The Pauls exploit their own freedom so that the Peters will lose theirs, not just in the short term but in the long term, after they’ve established their dictatorship.
It is the Pauls who make the Revolution and the Peters who pay for it.
We need to separate the naïve Peters from the sociopath Pauls and then kick the excrement out of the Pauls. Doing that is a necessary precondition for us to thrive as a civilization.
Max Cossack is an author, attorney, composer, and software architect (he can code). He wrote Where There Is No Man, a novel of an accomplished criminal defense lawyer in a life-and-death struggle against American jihadis.
Your story reminds me of my encounter with a confrontational protest.
So, the year was 1969. Big million man marches were scheduled every month in the fall in DC to protest the war. The SDS was one of the primary movers. SDS stands for Students for a Democratic Society — which most of them were against.
I rode with a friend to DC to see it (I was not that into the SDS anti-war movement, too many hairy men in worn out army fatigues pretending to be heroes, hiding their sociopathic behavior behind “The Movement,” and trying to get laid). Anyway, we wound up near our apartment where we had lived as summer interns working for the government and which was then occupied by a friend. DuPont Circle was nearby. The SDS had decided to hold a big pre-rally on Friday night at DuPont Circle — a kind of lollapalooza of protesters, a warm up for the next day. When we entered Washington, we noticed USArmy deuce and a half trucks parked to block access to federal office buildings and the White House surrounded by buses parked tight. DC was under siege.
The crowds formed gradually and then steadily on the Circle and traffic was shut down. The bull horn speeches got louder and louder and gave way to the crowd being led in chants. I noticed lots of army fatigue goons starting an armed-locked Conga line that pushed the growing crowd down Massachusetts Ave. toward Sheridan Circle and the old S. Vietnam Embassy. “Ho, Ho, Ho Chi Minh, NLF is gonna win!”

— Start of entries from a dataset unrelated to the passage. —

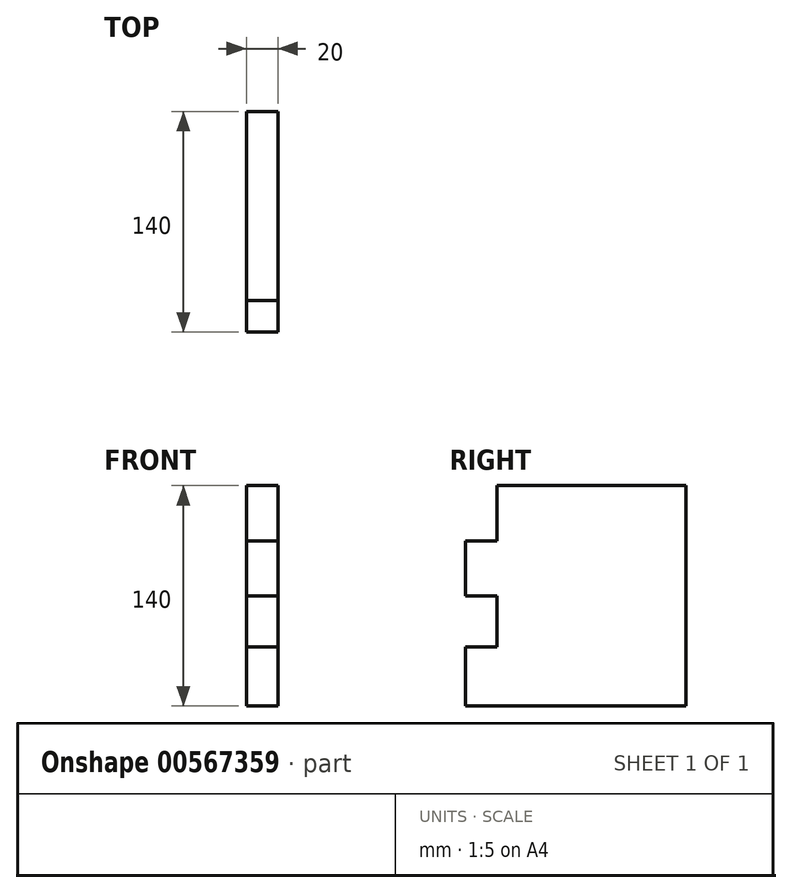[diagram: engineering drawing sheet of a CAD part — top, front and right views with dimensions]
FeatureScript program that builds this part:
annotation { "Feature Type Name" : "Feature", "Feature Type Description" : "" }
export const myFeature = defineFeature(function(context is Context, id is Id, definition is map)
    precondition{}
    {
        {
            var Q0;
            Q0=qCreatedBy(makeId("Right.planeOp"),FACE);
            var sketch = newSketch(context, id + "F0", { "sketchPlane" : qUnion([Q0])});
            skLineSegment(sketch, "E0.bottom", {"start": v(-128.86, 140) * mm, "end": v(-8.86, 140) * mm});
            skLineSegment(sketch, "E0.top", {"start": v(-148.86, 0) * mm, "end": v(-8.86, 0) * mm});
            skLineSegment(sketch, "E0.left", {"start": v(-148.86, 104.9) * mm, "end": v(-148.86, 70) * mm});
            skLineSegment(sketch, "E0.right", {"start": v(-8.86, 140) * mm, "end": v(-8.86, 0) * mm});
            skLineSegment(sketch, "E1.top", {"start": v(-148.86, 0) * mm, "end": v(-128.86, 0) * mm});
            skLineSegment(sketch, "E1.right", {"start": v(-128.86, 140) * mm, "end": v(-128.86, 104.9) * mm});
            skLineSegment(sketch, "E2.top", {"start": v(-148.86, 104.9) * mm, "end": v(-128.86, 104.9) * mm});
            skLineSegment(sketch, "E3.top", {"start": v(-148.86, 70) * mm, "end": v(-128.86, 70) * mm});
            skLineSegment(sketch, "E4.top", {"start": v(-148.86, 37.38) * mm, "end": v(-128.86, 37.38) * mm});
            skLineSegment(sketch, "E4.right", {"start": v(-128.86, 70) * mm, "end": v(-128.86, 37.38) * mm});
            skLineSegment(sketch, "E5.trimOffspring", {"start": v(-148.86, 37.38) * mm, "end": v(-148.86, 0) * mm});
            skSolve(sketch);
        }
        {
            var Q0;
            Q0 = qSketchRegion(id + "F0", true);
            extrude(context, id + "F1", {"entities" : qUnion([Q0]), "depth" : 20 * mm, "offsetDistance" : 25.4 * mm});
        }
    });
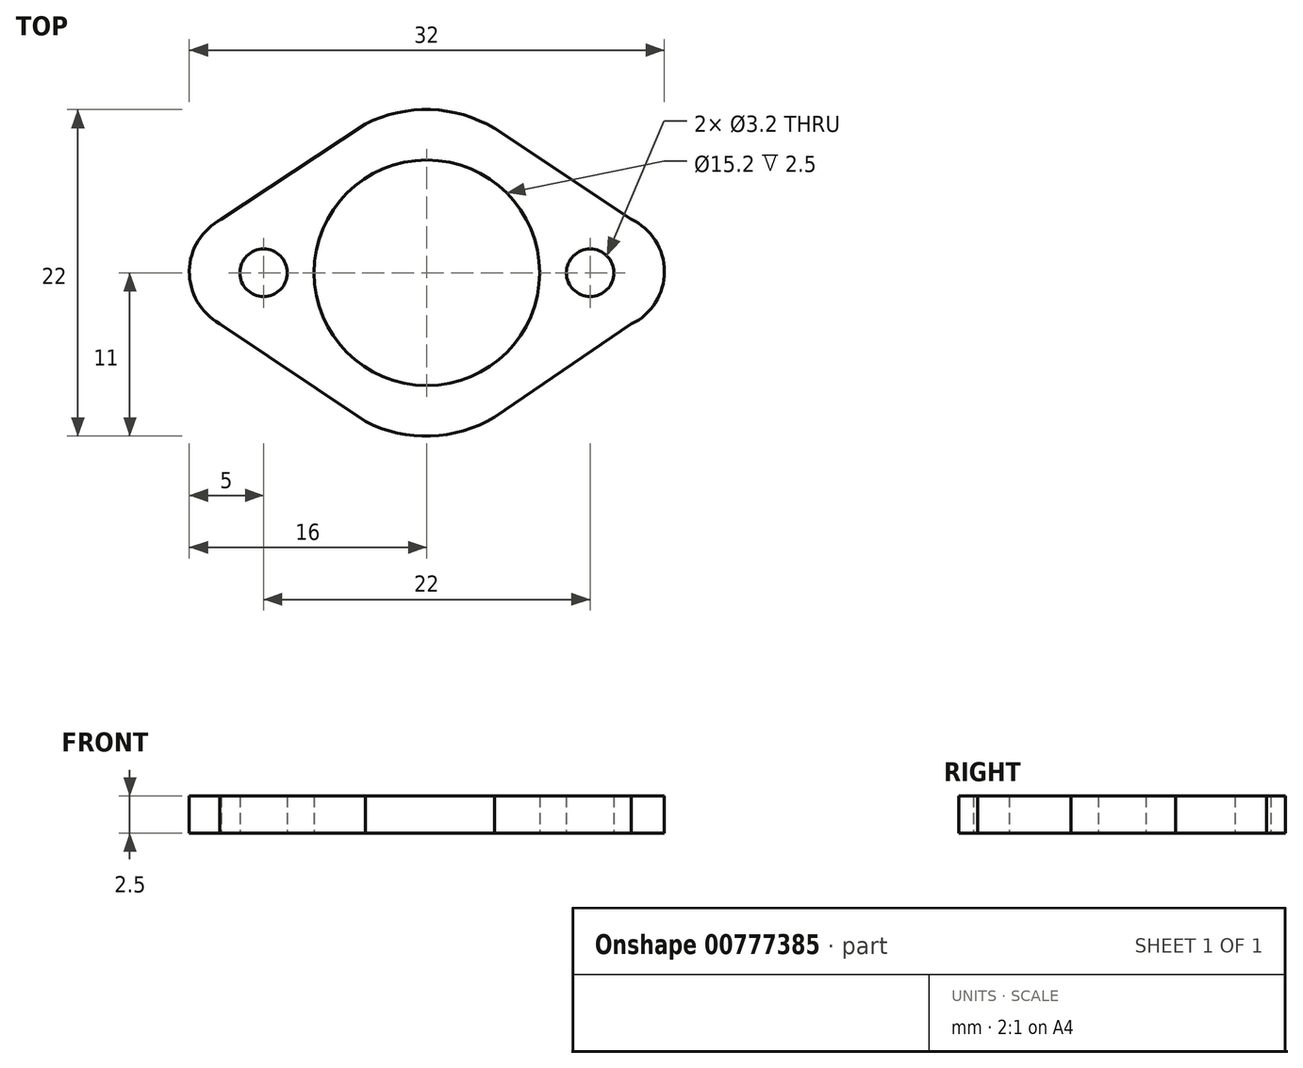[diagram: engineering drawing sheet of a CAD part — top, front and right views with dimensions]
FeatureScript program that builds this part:
annotation { "Feature Type Name" : "Feature", "Feature Type Description" : "" }
export const myFeature = defineFeature(function(context is Context, id is Id, definition is map)
    precondition{}
    {
        {
            var Q0;
            Q0=qCreatedBy(makeId("Top.planeOp"),FACE);
            var sketch = newSketch(context, id + "F0", { "sketchPlane" : qUnion([Q0])});
            skCircle(sketch, "E0", {"center": v(0, 0) * mm, "radius": 7.6 * mm});
            skCircle(sketch, "E1", {"center": v(11, 0) * mm, "radius": 1.6 * mm});
            skCircle(sketch, "E2", {"center": v(-11, 0) * mm, "radius": 1.6 * mm});
            skLineSegment(sketch, "E3", {"start": v(-13.34, 2.74) * mm, "end": v(-3.64, 9.15) * mm});
            skLineSegment(sketch, "E4", {"start": v(4.01, 8.89) * mm, "end": v(13.28, 2.74) * mm});
            skLineSegment(sketch, "E5", {"start": v(13.28, -2.58) * mm, "end": v(4.02, -8.88) * mm});
            skLineSegment(sketch, "E6", {"start": v(-3.64, -9.16) * mm, "end": v(-13.43, -2.58) * mm});
            skPoint(sketch, "E7.visualSharp", {"position": v(-21.18, 0) * mm});
            skArc(sketch, "E7.filletArc", {"start": v(-13.34, 2.74) * mm, "mid": v(-15, 0.1) * mm, "end": v(-13.43, -2.58) * mm});
            skPoint(sketch, "E8.visualSharp", {"position": v(0, 10.6) * mm});
            skArc(sketch, "E8.filletArc", {"start": v(4.01, 8.89) * mm, "mid": v(0.22, 10) * mm, "end": v(-3.64, 9.15) * mm});
            skPoint(sketch, "E9.visualSharp", {"position": v(17.4, 0) * mm});
            skArc(sketch, "E9.filletArc", {"start": v(13.28, -2.58) * mm, "mid": v(15, 0.08) * mm, "end": v(13.28, 2.74) * mm});
            skPoint(sketch, "E10.visualSharp", {"position": v(0, -10.6) * mm});
            skArc(sketch, "E10.filletArc", {"start": v(-3.64, -9.16) * mm, "mid": v(0.23, -10) * mm, "end": v(4.02, -8.88) * mm});
            skLineSegment(sketch, "E11.0", {"start": v(4.54, 9.73) * mm, "end": v(13.77, 3.61) * mm});
            skArc(sketch, "E11.1", {"start": v(13.77, -3.45) * mm, "mid": v(16, 0.08) * mm, "end": v(13.77, 3.61) * mm});
            skArc(sketch, "E11.2", {"start": v(4.54, 9.73) * mm, "mid": v(0.24, 11) * mm, "end": v(-4.14, 10.02) * mm});
            skLineSegment(sketch, "E11.3", {"start": v(13.77, -3.45) * mm, "end": v(4.56, -9.73) * mm});
            skLineSegment(sketch, "E11.4", {"start": v(-13.84, 3.6) * mm, "end": v(-4.14, 10.02) * mm});
            skArc(sketch, "E11.5", {"start": v(-13.84, 3.6) * mm, "mid": v(-16, 0.12) * mm, "end": v(-13.95, -3.44) * mm});
            skLineSegment(sketch, "E11.6", {"start": v(-4.14, -10.02) * mm, "end": v(-13.95, -3.44) * mm});
            skArc(sketch, "E11.7", {"start": v(-4.14, -10.02) * mm, "mid": v(0.25, -11) * mm, "end": v(4.56, -9.73) * mm});
            skSolve(sketch);
        }
        {
            var Q0;
            Q0=makeQuery(id+"F0.imprint","IMPRINT",FACE,{"disambiguationData":[TD([[makeQuery(id+"F0.imprint","IMPRINT",EDGE,{"derivedFrom":sQuery(id+"F0.wireOp",EDGE,"E3")}),1.0]])]});
            var Q1;
            Q1=makeQuery(id+"F0.imprint","IMPRINT",FACE,{"disambiguationData":[TD([[makeQuery(id+"F0.imprint","IMPRINT",EDGE,{"derivedFrom":sQuery(id+"F0.wireOp",EDGE,"E0")}),-1.0]])]});
            extrude(context, id + "F1", {"entities" : qUnion([Q0, Q1]), "depth" : 2.5 * mm, "offsetDistance" : 25 * mm});
        }
    });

My friend and I stayed away from the center and just observed. We moved a little further away as the crowds kept growing, standing near an office building. As we moved around, I noticed lots of fast moving traffic moving down a side street. The police could be seen moving swiftly in busses in full riot gear. My friend and I were able to move even further away from the human snake and get to a side road before the SDS pushed plunged the crowd down Massachusetts Ave. and full on into a police line. Very soon, all of DuPont Circle was covered in tear gas. As we moved carefully down a short cut alley we knew, we encountered an SDS type talking on the police ban radio trying to confuse the police — he was a calling in emergencies to disperse the riot police.
Because we knew the neighborhood, we managed to get back to our apartment, but not until the pepper gas got us. It was fired from a police car as we hovered under a roof overhang of a modern glass office building. The police car was driving down the sidewalk to clear the few stragglers like us who escaped the confrontation. It was dangerous for those who had no idea where they were or how to escape.
I often thought had we not known the neighborhood, we might have spent the night in jail, crying our eyes out from the gas. When we got to the apartment, we ran for the refrigerator and washed our face and eyes with milk. It works. Later on, as a government employee I underwent tear and pepper gas training. Yes, it is a thing. And guess what. We used milk to cleanse our faces when it was over.
"securing for themselves money and power and most importantly clicks." My subconscious/id mind was reading a nano-second ahead before the rest of the word recognition software of my brain kicked in . . . and so for a brief flicker I read this as "securing for themselves money and power and most importantly [chicks]." I suspect both readings are absolutely correct.